The amount of fructose in the typical American diet has increased dramatically in the past 20 years. This is due primarily to the increased use of high fructose corn syrup (HFCS) as a sweetener is processed foods and drinks, especially soft drinks. The use of HFCS as a sweetener stems from the fact that the US grows significantly more corn than sugar beets or cane sugar and it is relatively easy and inexpensive to chemically convert some of the glucose in corn starch (starch being a polymer of glucose) to fructose. Consumption of soft drinks (high in HFCS) is associated with an increased risk for obesity in adolescents and for development of type 2 diabetes in young and middle-aged women. Excess fruit juice (also rich in fructose) is also associated with the development of obesity in children. One cannot, however, assume that the culprit is exclusively HFCS. In the typical Western-style diet there is an overall excess of caloric intake that contribute to obesity, diabetes, heart disease, and numerous other ailments. However, this is not to say that fructose is an “innocent” molecule. Indeed, consumption of fructose has been shown to be highly correlated with the development of diabetes, fatty liver diseases, obesity and the metabolic syndrome. Consumption of soft drinks (high in HFCS) is associated with an increased risk for obesity in adolescents and for type 2 diabetes in young and middle-aged women. Excess fruit juice (also rich in fructose) is also associated with the development of obesity in children. These effects are related to the mechanism of fructose metabolism versus that of glucose and also to the effects of fructose metabolism in the brain on appetite and feeding behaviors. For the details go to the Fructose Metabolism page of themedicalbiochemistrypage.org

New data recently e-published in the American Journal of Clinical Nutrition demonstrates that dietary fructose, even under conditions of normal caloric intake, leads to hepatic damage and endotoxemia contributing to the development of hepatic steatosis (fatty liver) and non-alcoholic fatty liver disease (NAFLD). This is significant because hepatic steatosis is highly correlated with diabetes and cardiovascular disease.

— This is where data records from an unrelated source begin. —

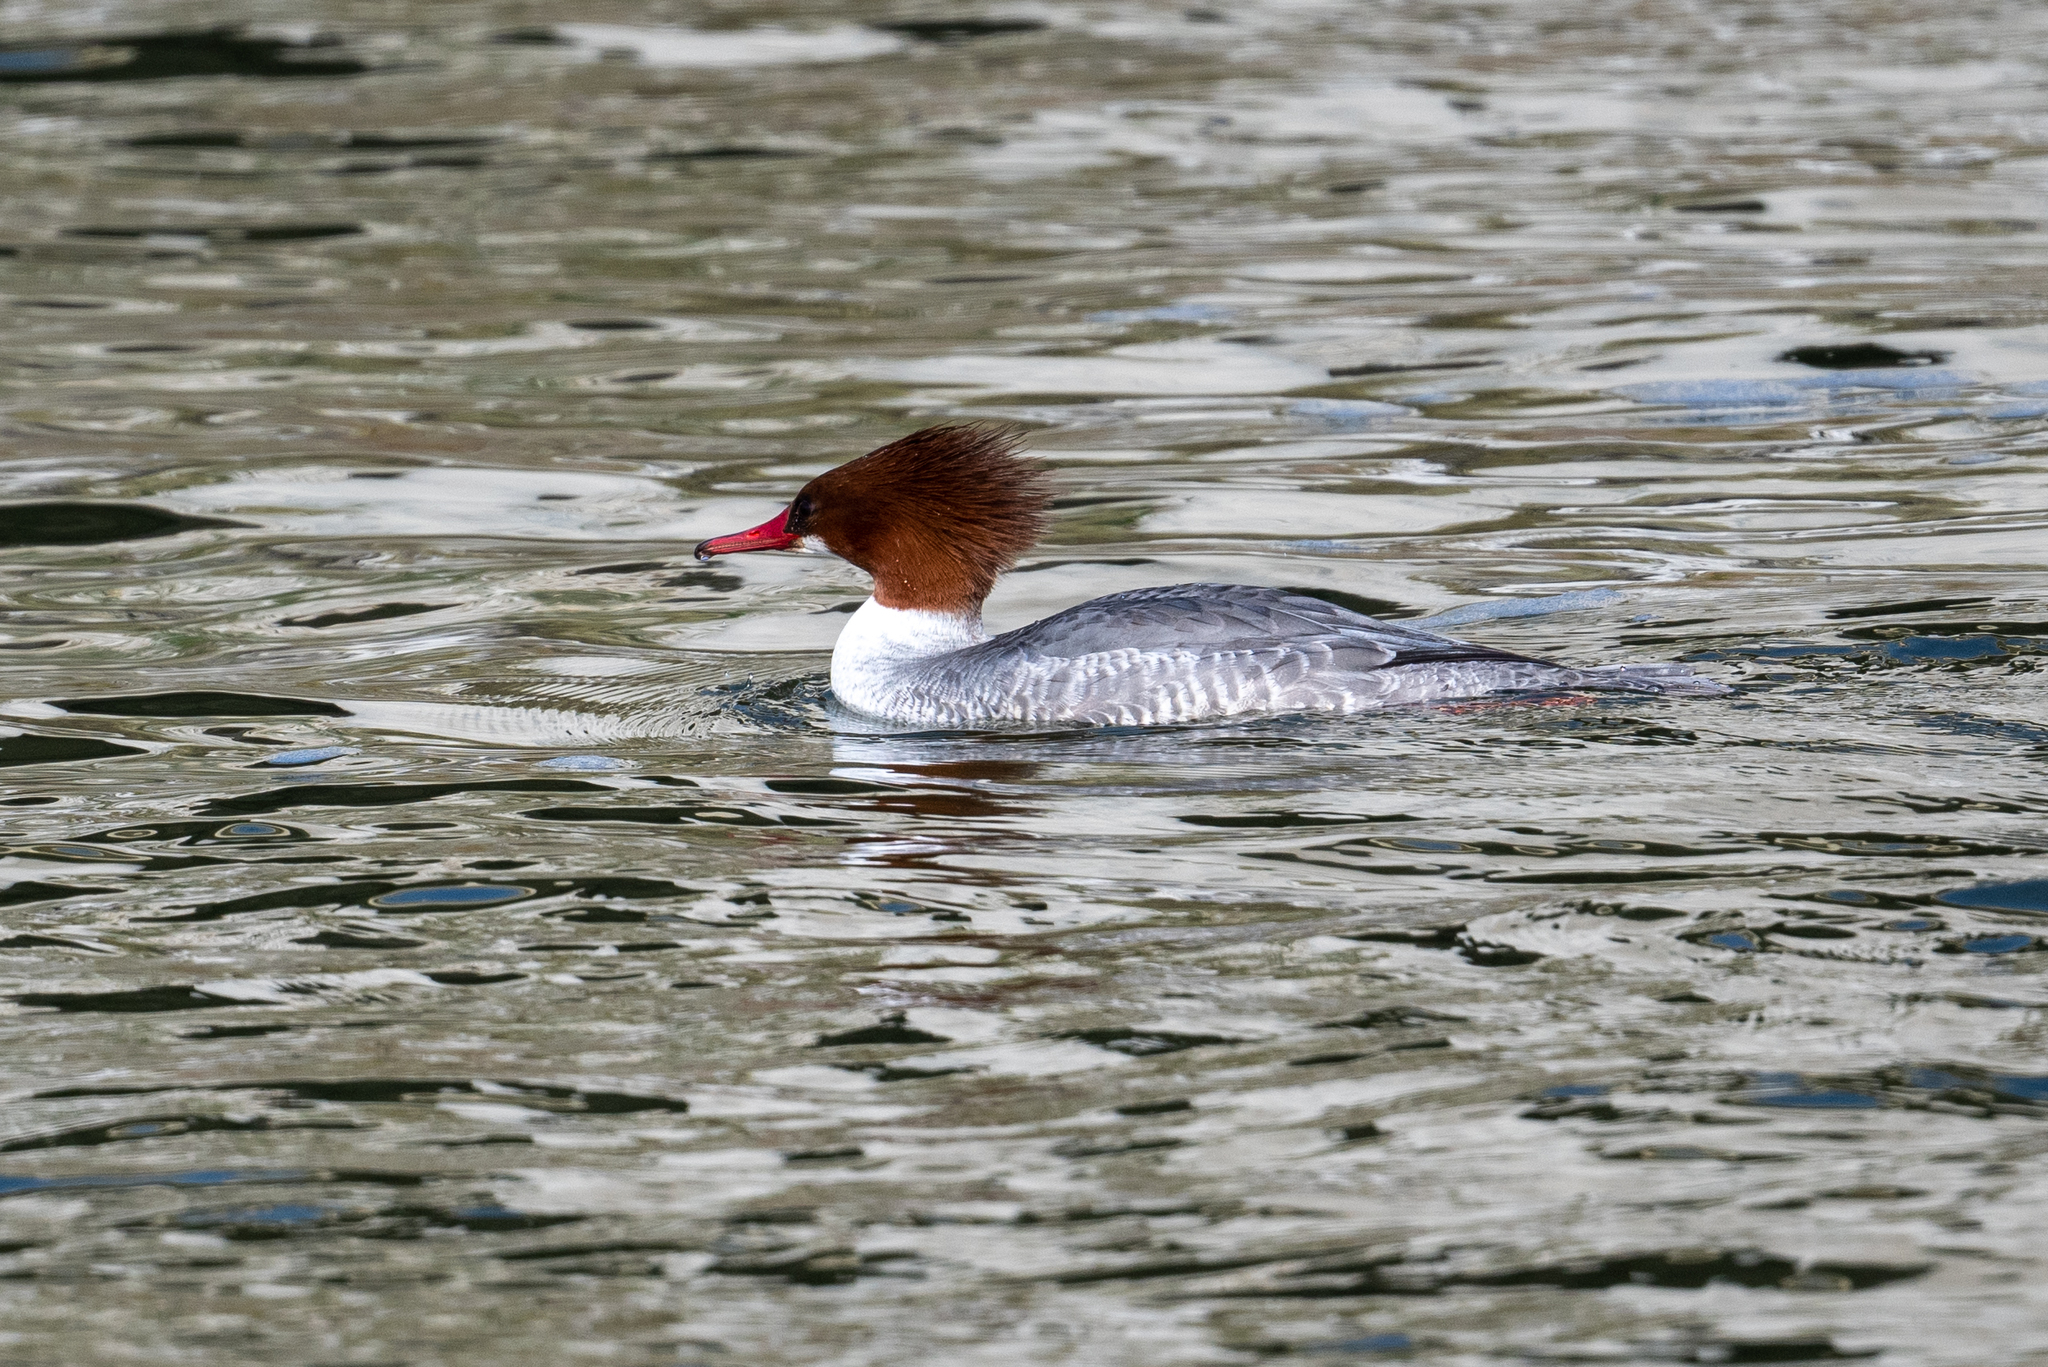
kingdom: Animalia
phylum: Chordata
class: Aves
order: Anseriformes
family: Anatidae
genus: Mergus
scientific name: Mergus merganser
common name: Common merganser
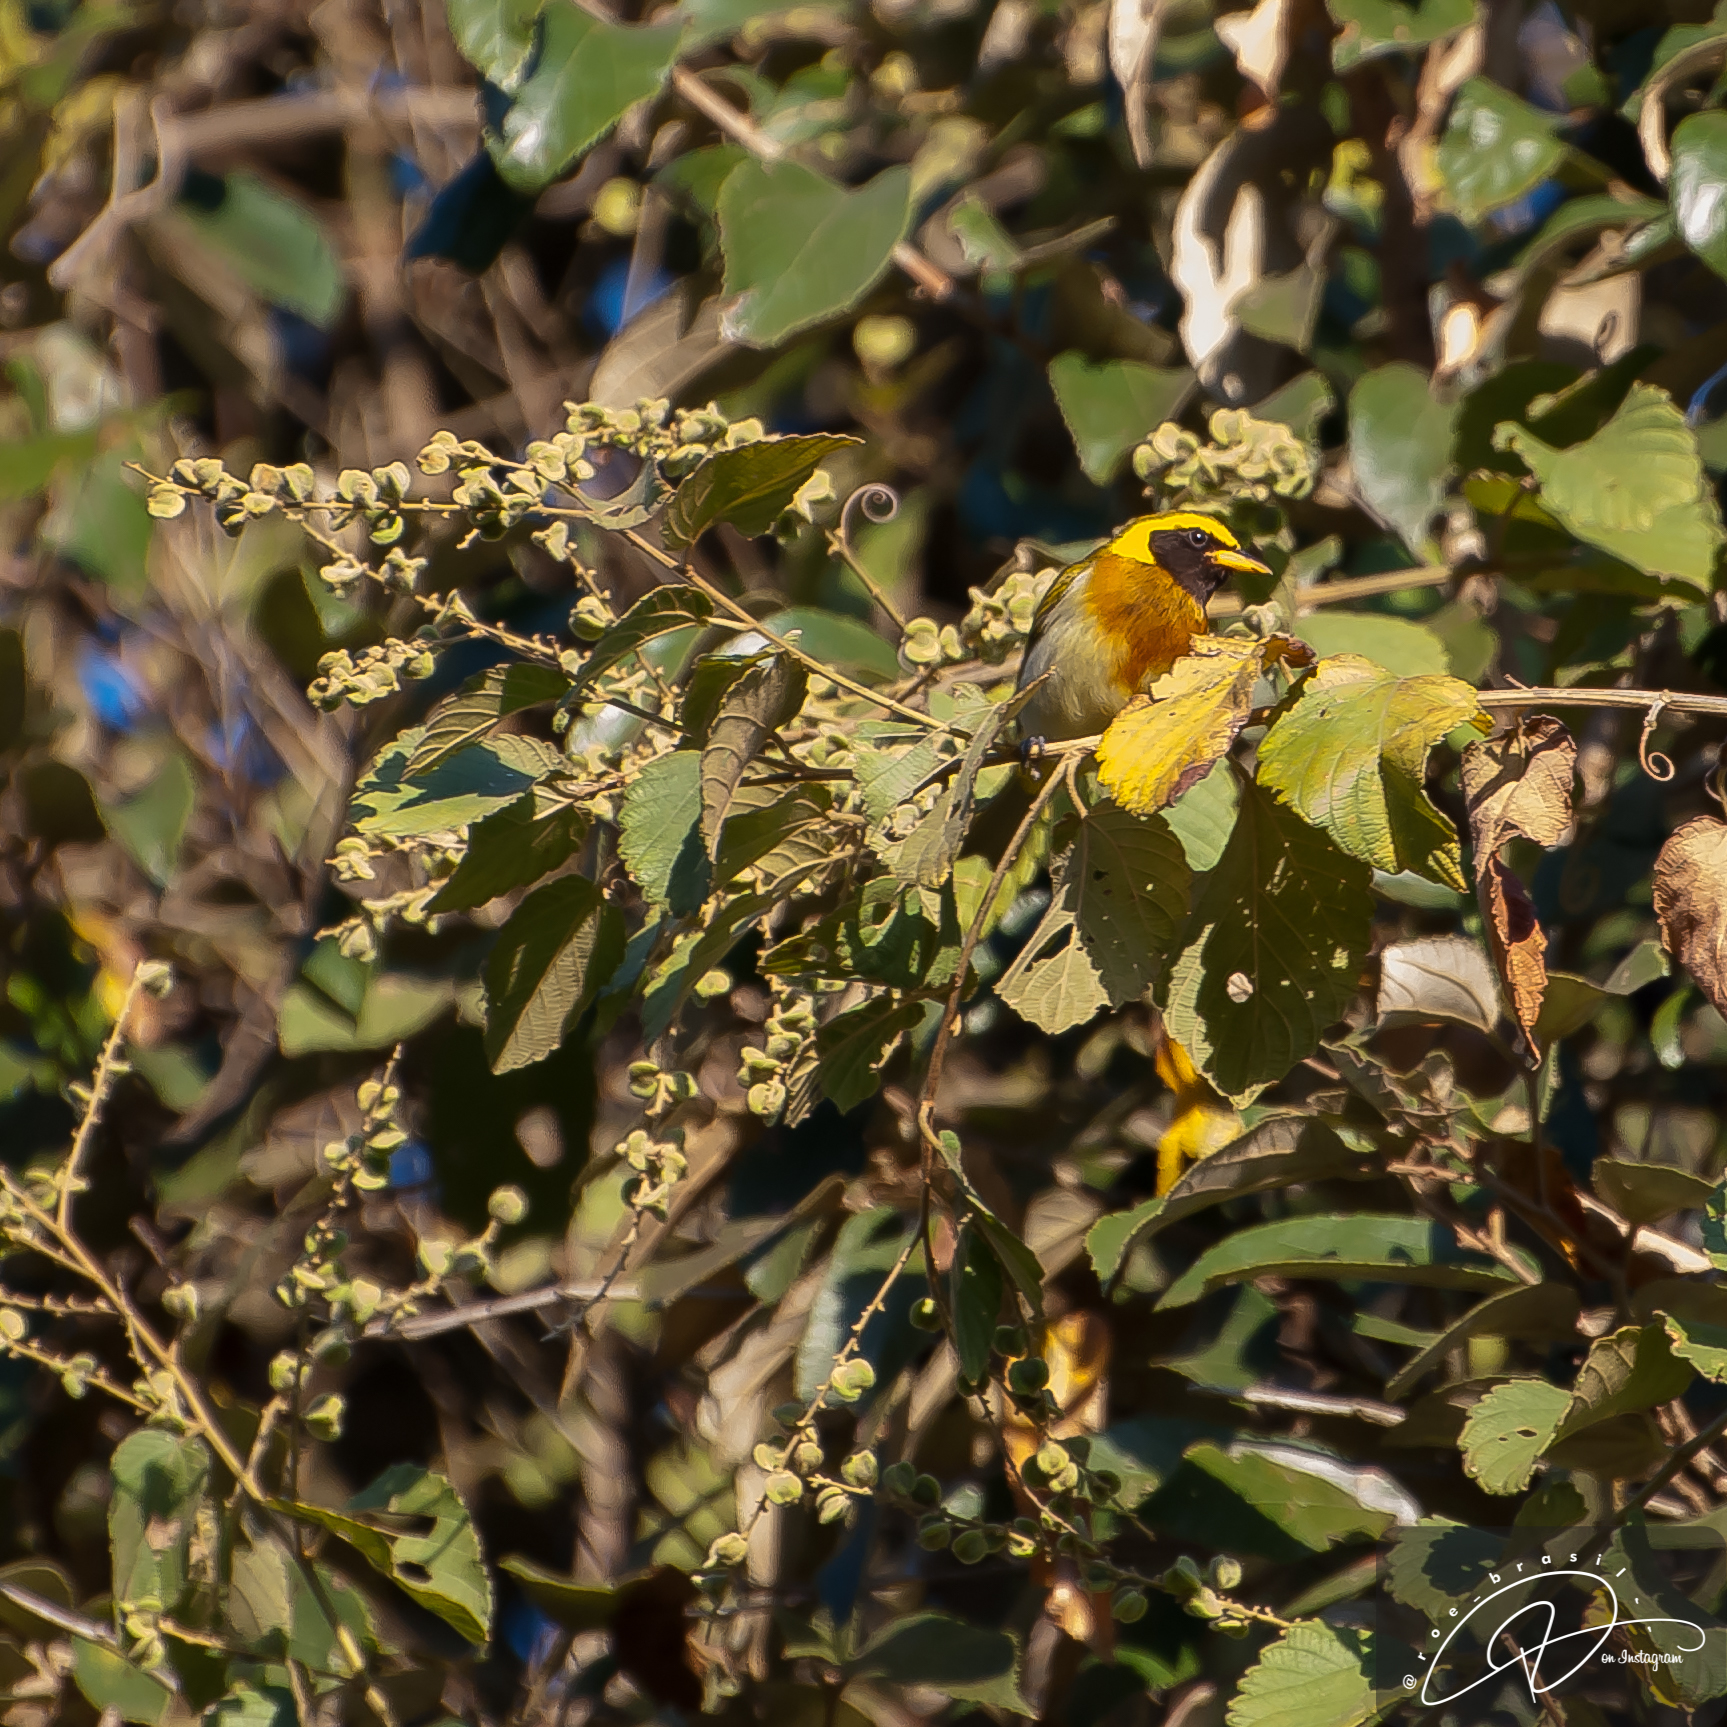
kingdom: Animalia
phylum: Chordata
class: Aves
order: Passeriformes
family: Thraupidae
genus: Hemithraupis
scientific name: Hemithraupis guira
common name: Guira tanager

This research is significant to human health for a number of reasons, the most importnat being that the data was acquired with the use of primates and not mice which are the more commonly used mammalian model. The other significant fact is that the damaging effects of fructose were observed even when the animals were fed a normal caloric diet.

The experiments performed in this published study demonstrated that high dietary fructose consumption rapidly induces liver fatty infiltration, inflammation, and damage. Significantly, these hepatic changes were shown to occur in a short time period and under conditions when the caloric intake was controlled and there were no changes in the gut microbiome, overall levels of adiposity, or development of signs of the metabolic syndrome.


The take-home from these studies is that even if one carefully watches the total calories consumed in order to maintain a normal body mass index (i.e. low total adiposity), if too many of the calories are delivered in the form of fructose, either as HFCS or sucrose (a disaccharide of glucose and fructose) metabolic disruption and disease can result.